_INSTRUCTION_. If a line in the entries includes "Render", show that line.

STORED DATA section start

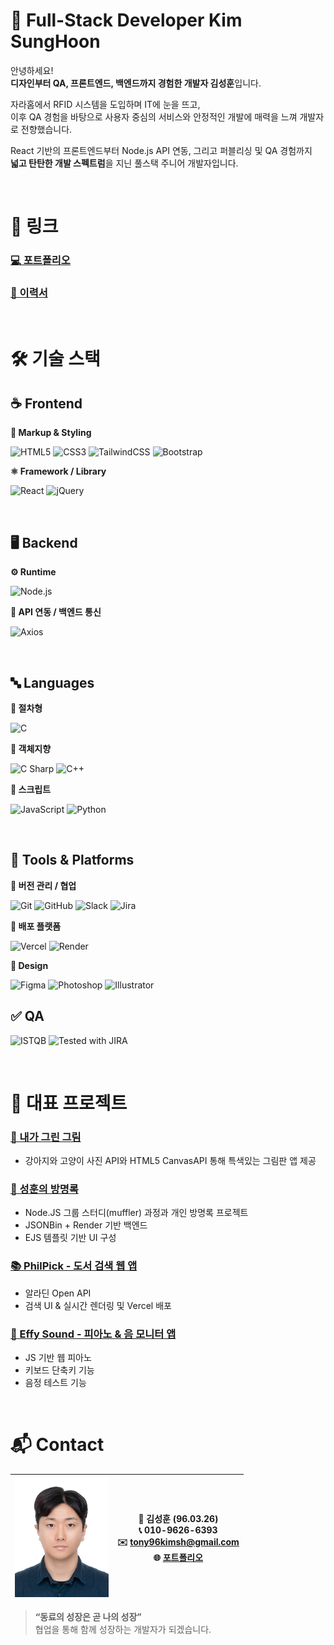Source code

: # 👋 Full-Stack Developer Kim SungHoon

안녕하세요!  
**디자인부터 QA, 프론트엔드, 백엔드까지 경험한 개발자 김성훈**입니다.

자라홈에서 RFID 시스템을 도입하며 IT에 눈을 뜨고,  
이후 QA 경험을 바탕으로 사용자 중심의 서비스와 안정적인 개발에 매력을 느껴 개발자로 전향했습니다.

React 기반의 프론트엔드부터 Node.js API 연동, 그리고 퍼블리싱 및 QA 경험까지  
**넓고 탄탄한 개발 스펙트럼**을 지닌 풀스택 주니어 개발자입니다.

<br>

# 🔗 링크
 
### [💻 포트폴리오](./portfolio.md)
 
### [📄 이력서](./CV.md)

<br>

# 🛠 기술 스택

## ☕️ Frontend

**📐 Markup & Styling**

![HTML5](https://img.shields.io/badge/HTML5-E34F26?style=for-the-badge&logo=html5&logoColor=fff) ![CSS3](https://img.shields.io/badge/CSS3-1572B6?style=for-the-badge&logo=css3&logoColor=fff) ![TailwindCSS](https://img.shields.io/badge/TailwindCSS-06B6D4?style=for-the-badge&logo=tailwindcss&logoColor=fff) ![Bootstrap](https://img.shields.io/badge/Bootstrap-7952B3?style=for-the-badge&logo=bootstrap&logoColor=fff)

**⚛️ Framework / Library**

![React](https://img.shields.io/badge/React-61DAFB?style=for-the-badge&logo=react&logoColor=000) ![jQuery](https://img.shields.io/badge/jQuery-0769AD?style=for-the-badge&logo=jquery&logoColor=fff)

<br>

## 🖥 Backend

**⚙️ Runtime**  

![Node.js
](https://img.shields.io/badge/Node.js-339933?style=for-the-badge&logo=nodedotjs&logoColor=fff)

**🔗 API 연동 / 백엔드 통신**

![Axios](https://img.shields.io/badge/Axios-5A29E4?style=for-the-badge&logo=axios&logoColor=fff)

<br>

## 🔤 Languages

**🧱 절차형**  

![C](https://img.shields.io/badge/C-00599C?style=for-the-badge&logo=c&logoColor=fff)

**🧩 객체지향**  

![C Sharp](https://img.shields.io/badge/C%23-239120?style=for-the-badge&logo=c-sharp&logoColor=fff) ![C++](https://img.shields.io/badge/C++-00599C?style=for-the-badge&logo=c%2B%2B&logoColor=fff)

**🐍 스크립트**  

![JavaScript](https://img.shields.io/badge/JavaScript-F7DF1E?style=for-the-badge&logo=javascript&logoColor=000) ![Python](https://img.shields.io/badge/Python-3776AB?style=for-the-badge&logo=python&logoColor=fff)

<br>

## 🧰 Tools & Platforms

**🧩 버전 관리 / 협업**  

![Git](https://img.shields.io/badge/Git-F05032?style=for-the-badge&logo=git&logoColor=fff) ![GitHub](https://img.shields.io/badge/GitHub-181717?style=for-the-badge&logo=github&logoColor=fff) ![Slack](https://img.shields.io/badge/Slack-4A154B?style=for-the-badge&logo=slack&logoColor=fff) ![Jira](https://img.shields.io/badge/Jira-0052CC?style=for-the-badge&logo=jira&logoColor=fff)

**🚀 배포 플랫폼**  

![Vercel](https://img.shields.io/badge/Vercel-000000?style=for-the-badge&logo=vercel&logoColor=fff) ![Render](https://img.shields.io/badge/Render-46E3B7?style=for-the-badge&logo=render&logoColor=black)

**🎨 Design**

![Figma](https://img.shields.io/badge/Figma-F24E1E?style=for-the-badge&logo=figma&logoColor=fff) ![Photoshop](https://img.shields.io/badge/Photoshop-31A8FF?style=for-the-badge&logo=adobephotoshop&logoColor=fff) ![Illustrator](https://img.shields.io/badge/Illustrator-FF9A00?style=for-the-badge&logo=adobeillustrator&logoColor=fff)


## ✅ QA
![ISTQB](https://img.shields.io/badge/ISTQB-CTFL-blue?style=for-the-badge) ![Tested with JIRA](https://img.shields.io/badge/Tested%20With-JIRA-0052CC?style=for-the-badge&logo=jira&logoColor=fff)

<br>

# 🌟 대표 프로젝트

### [🎨 내가 그린 그림](https://github.com/tony96kimsh/DrawAnyAnimal)
- 강아지와 고양이 사진 API와 HTML5 CanvasAPI 통해 특색있는 그림판 앱 제공


### [📝 성훈의 방명록](https://github.com/tony96kimsh/muffler)
- Node.JS 그룹 스터디(muffler) 과정과 개인 방명록 프로젝트
- JSONBin + Render 기반 백엔드
- EJS 템플릿 기반 UI 구성 

### [📚 PhilPick - 도서 검색 웹 앱](https://github.com/tony96kimsh/philpick)
- 알라딘 Open API
- 검색 UI & 실시간 렌더링 및 Vercel 배포

### [🎵 Effy Sound - 피아노 & 음 모니터 앱](https://github.com/tony96kimsh/piano)
- JS 기반 웹 피아노
- 키보드 단축키 기능
- 음정 테스트 기능

<br>

# 📬 Contact

<img src="img/SungHoonKim.jpg" width="150">|👤 **김성훈** (96.03.26)<br>📞 010-9626-6393<br>✉️ tony96kimsh@gmail.com<br>🌐 [포트폴리오](./portfolio.md)
--|--|

> **“동료의 성장은 곧 나의 성장”**  
> 협업을 통해 함께 성장하는 개발자가 되겠습니다.
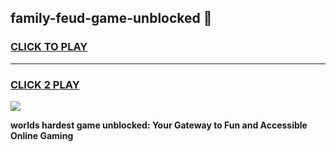 
## family-feud-game-unblocked 👋
<h3>
<a href="https://premium.freeplayer.one?title=family-feud-game-unblocked&ref=14F">CLICK TO PLAY</a></h3>
<hr>

<h3>
<a href="https://premium.freeplayer.one?title=family-feud-game-unblocked&ref=14F">CLICK 2 PLAY</a>
  
</h3>

<a href="https://premium.freeplayer.one?title=family-feud-game-unblocked&ref=12F/"><img src="https://clearcache.store/games.png"></a>


**worlds hardest game unblocked: Your Gateway to Fun and Accessible Online Gaming**
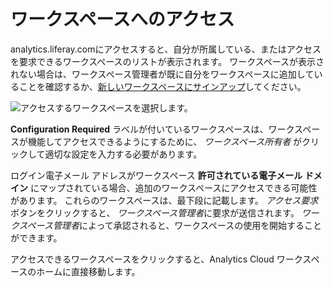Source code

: # ワークスペースへのアクセス

analytics.liferay.comにアクセスすると、自分が所属している、またはアクセスを要求できるワークスペースのリストが表示されます。 ワークスペースが表示されない場合は、ワークスペース管理者が既に自分をワークスペースに追加していることを確認するか、[新しいワークスペースにサインアップ](./signing-up-for-a-new-workspace.md)してください。

![アクセスするワークスペースを選択します。](accessing-your-workspace/images/01.png)

**Configuration Required** ラベルが付いているワークスペースは、ワークスペースが機能してアクセスできるようにするために、 *ワークスペース所有者* がクリックして適切な設定を入力する必要があります。

ログイン電子メール アドレスがワークスペース **許可されている電子メール ドメイン** にマップされている場合、追加のワークスペースにアクセスできる可能性があります。 これらのワークスペースは、最下段に記載します。 *アクセス要求* ボタンをクリックすると、 *ワークスペース管理者*に要求が送信されます。 *ワークスペース管理者*によって承認されると、ワークスペースの使用を開始することができます。

アクセスできるワークスペースをクリックすると、Analytics Cloud ワークスペースのホームに直接移動します。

STORED DATA section end

_EXERCISE SOLUTION_.
![Vercel](https://img.shields.io/badge/Vercel-000000?style=for-the-badge&logo=vercel&logoColor=fff) ![Render](https://img.shields.io/badge/Render-46E3B7?style=for-the-badge&logo=render&logoColor=black)
- JSONBin + Render 기반 백엔드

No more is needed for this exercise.